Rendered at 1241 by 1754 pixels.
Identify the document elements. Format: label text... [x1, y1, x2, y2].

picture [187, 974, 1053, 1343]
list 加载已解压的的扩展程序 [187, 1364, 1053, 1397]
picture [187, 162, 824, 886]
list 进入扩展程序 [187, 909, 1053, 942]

□ □ □

- DIRECTIONS FOR THIS TASK -
All entries above are to be transcribed verbatim.

- FINISHED EXERCISE -
Rendered at 1241 by 1754 pixels.
Identify the document elements. Format: label text... [x1, y1, x2, y2].

picture [187, 974, 1053, 1343]
list 加载已解压的的扩展程序 [187, 1364, 1053, 1397]
picture [187, 162, 824, 886]
list 进入扩展程序 [187, 909, 1053, 942]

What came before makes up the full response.